Daniels cuenta el caso de una mujer de 70 años que hace un tiempo descubrió que había sido concebida mediante una donación de esperma, una técnica más antigua que la de óvulos. Mediante pruebas genéticas localizó a la familia del donante, se conocieron, y ahora se plantean funcionar como «una familia extensa». La mujer, que también ha localizado a otra «media hermana» biológica del mismo donante, tuvo la oportunidad de hablar sobre el tema con su anciana madre hace unos años. Esta, cuenta, Daniels, le dijo: «Y nosotros que pensábamos que nos habíamos salido con la nuestra…».

«En España, el cambio de modelo no parece justificado de momento, porque la actual regulación se ha demostrado equilibrada y flexible para proteger a los pacientes, a sus hijos y a los donantes. El Constitucional refrendó la normativa en 1999 y no existe ninguna conflictividad judicial ni extrajudicial, lo que pone de manifiesto que tampoco hay una necesidad social de variar», opina Abellán. La ley española permite que se conozca el historial médico de los donantes e identificarlos cuando hay riesgo para la vida del bebé, añade Núñez Calonge, que teme, además que la pérdida del anonimato produciría «un descenso significativo» en el número de donantes como, afirma, ha sucedido en otros países.

Cambia el perfil

Daniels asegura, en cambio, que sus investigaciones en Suecia y otras en el Reino Unido muestran que aunque a corto plazo esa disminución se produce, a medio plazo se recupera e incluso se supera el número de donantes que había bajo el anonimato. «Hay mucha desinformación sobre esta cuestión, pero los resultados son claros», insiste. Lo que sí se produce, sigue el profesor de la Universidad de Canterbury, es un cambio en el tipo de donantes. De un perfil normalmente más joven, de estudiantes, se pasa a otro en promedio más maduro, con sus hijos y familias, que observan los problemas de fertilidad de terceros de otra manera. Si se les pregunta a los donantes de un sistema confidencial si seguirían siendo donantes en caso de que se eliminara el anonimato, es normal que la respuesta mayoritaria sea que no, porque se han sentido atraídos por el modelo confidencial, afirma Daniels. La clave para él es que la nueva regla atrae a personas distintas, que valoran la transparencia en este campo.

Núñez Calonge está de acuerdo en que los hijos se les explique que han sido concebidos mediante una donación de gametos. «Pero no vemos la necesidad de conocer al donante. La paternidad viene dada por los padres que crían a los hijos y el entorno donde crece, no por los espermatozoides o los óvulos de donde proceden. No existe ningún estudio que demuestre que la supresión del anonimato sea ventajosa para los nacidos por donación».

Razones psicológicas

Daniels lo rebate.
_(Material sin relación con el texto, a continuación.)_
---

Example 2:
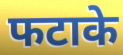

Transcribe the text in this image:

फटाके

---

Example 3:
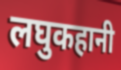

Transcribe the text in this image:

लघुकहानी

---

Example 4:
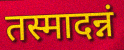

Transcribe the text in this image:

तस्मादन्नं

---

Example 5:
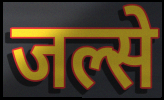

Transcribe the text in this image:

जल्से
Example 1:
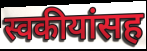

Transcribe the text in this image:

स्वकीयांसह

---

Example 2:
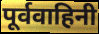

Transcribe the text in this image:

पूर्ववाहिनी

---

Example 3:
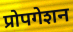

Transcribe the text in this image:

प्रोपगेशन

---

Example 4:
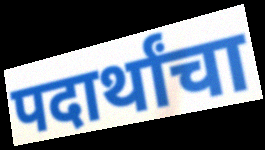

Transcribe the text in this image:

पदार्थांचा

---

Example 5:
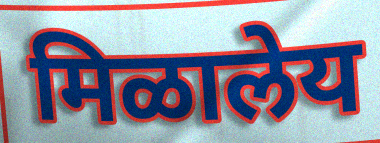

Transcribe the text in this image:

मिळालेय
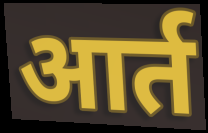
आर्त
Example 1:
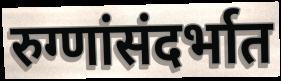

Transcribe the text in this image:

रुग्णांसंदर्भात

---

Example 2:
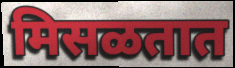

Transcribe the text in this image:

मिसळतात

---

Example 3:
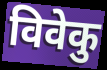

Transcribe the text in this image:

विवेकु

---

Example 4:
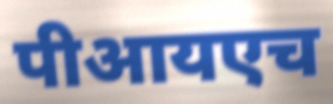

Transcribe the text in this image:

पीआयएच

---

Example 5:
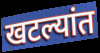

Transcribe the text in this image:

खटल्यांत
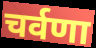
चर्वणा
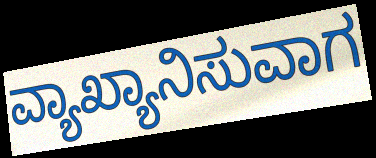
ವ್ಯಾಖ್ಯಾನಿಸುವಾಗ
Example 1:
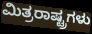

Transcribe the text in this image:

ಮಿತ್ರರಾಷ್ಟ್ರಗಳು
Las conclusiones de sus estudios apuntan a que «el secretismo en las familias resulta peligroso y negativo», y que cada vez más descendientes adultos quieren saber la identidad de los donantes y, en ocasiones, conocerlos. «Hay importantes razones psicológicas para que quieran hacerlo y tienen derecho. Ellos no intervinieron en las decisiones que llevaron a su concepción, y los adultos que sí lo hicieron ¿estaban sopesando las necesidades de los hijos o estaban interesados (al elegir el anonimato) principalmente en protegerse de un posible estigma de infertilidad?».
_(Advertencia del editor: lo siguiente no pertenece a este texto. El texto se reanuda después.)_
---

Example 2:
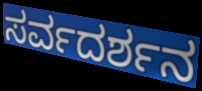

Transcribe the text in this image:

ಸರ್ವದರ್ಶನ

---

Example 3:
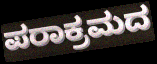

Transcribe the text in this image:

ಪರಾಕ್ರಮದ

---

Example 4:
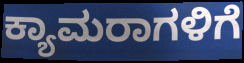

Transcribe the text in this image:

ಕ್ಯಾಮರಾಗಳಿಗೆ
El profesor afirma que la visión de los médicos y las clínicas está centrada en las pacientes y en el proceso de reproducción, y que es normal que su reacción instintiva sea preservar un modelo que, desde esa perspectiva, funciona. Pero el éxito de las técnicas, prosigue, ha generado un gran número de familias, y son los hijos y su deseo de conocer a sus ascendentes biológicos quienes están impulsando el cambio.